Chana Masala (spice mix)

Chana Masala


makes about 1 1/2 tbsp


This is a spice combination that you use in other dishes. Make some up, keep it in a Ziploc bag until you need it, or leave it open on your counter and use it as a pleasant aroma until the next time you need to cook with it. :)



Ingredients
2 tsp cumin seeds
1 tsp coriander seeds
2 cloves
2 dried red chili peppers, crumbled (optional)
4 black peppercorns
2 green cardamom pods
1/2 tsp ground ginger
1/2 tsp mango powder (if you can find it)




Directions
In a fry pan over low heat, toast the cumin and coriander seeds, cloves, red chili peppers, peppercorns and cardamom pods for a few minutes, stirring continuously. Transfer to a spice grinder and add the ginger and mango powder. Grind together to form a powder.
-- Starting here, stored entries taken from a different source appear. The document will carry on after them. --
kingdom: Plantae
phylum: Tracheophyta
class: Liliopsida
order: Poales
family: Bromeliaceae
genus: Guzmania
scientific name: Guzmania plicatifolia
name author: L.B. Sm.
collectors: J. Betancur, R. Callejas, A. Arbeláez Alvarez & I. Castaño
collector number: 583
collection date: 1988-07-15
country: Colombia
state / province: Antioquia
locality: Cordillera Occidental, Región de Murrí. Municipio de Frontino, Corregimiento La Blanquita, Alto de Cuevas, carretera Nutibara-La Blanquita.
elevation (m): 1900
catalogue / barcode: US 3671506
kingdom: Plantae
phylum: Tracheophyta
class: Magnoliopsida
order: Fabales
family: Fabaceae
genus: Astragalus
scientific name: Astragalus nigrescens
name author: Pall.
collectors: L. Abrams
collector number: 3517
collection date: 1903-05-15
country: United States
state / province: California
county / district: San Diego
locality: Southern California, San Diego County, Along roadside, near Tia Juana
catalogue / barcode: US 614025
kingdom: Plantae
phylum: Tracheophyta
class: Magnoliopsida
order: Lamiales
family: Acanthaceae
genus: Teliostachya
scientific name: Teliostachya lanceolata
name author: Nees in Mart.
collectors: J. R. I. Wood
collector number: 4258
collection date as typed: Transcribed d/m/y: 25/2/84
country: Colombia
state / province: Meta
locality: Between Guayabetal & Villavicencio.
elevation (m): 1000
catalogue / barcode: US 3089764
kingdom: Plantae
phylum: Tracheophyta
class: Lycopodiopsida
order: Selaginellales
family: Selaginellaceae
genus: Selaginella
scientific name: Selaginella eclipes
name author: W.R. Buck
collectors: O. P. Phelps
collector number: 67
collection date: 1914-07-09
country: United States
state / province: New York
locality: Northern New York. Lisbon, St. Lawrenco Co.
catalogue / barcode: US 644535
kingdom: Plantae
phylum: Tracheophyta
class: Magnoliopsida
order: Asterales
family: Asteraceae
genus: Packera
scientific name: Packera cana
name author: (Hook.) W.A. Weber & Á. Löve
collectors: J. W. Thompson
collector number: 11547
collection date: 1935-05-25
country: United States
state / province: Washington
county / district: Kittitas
This mix can be stored in an airtight container in the refrigerator for 2-3 weeks.


Don't have a spice grinder? I use our old electric coffee grinder.


Chana Masala is a special blend of spices designed for use in chickpea (garbanzo bean) dishes; it may include more than a dozen spices. It can be found at Indian food stores.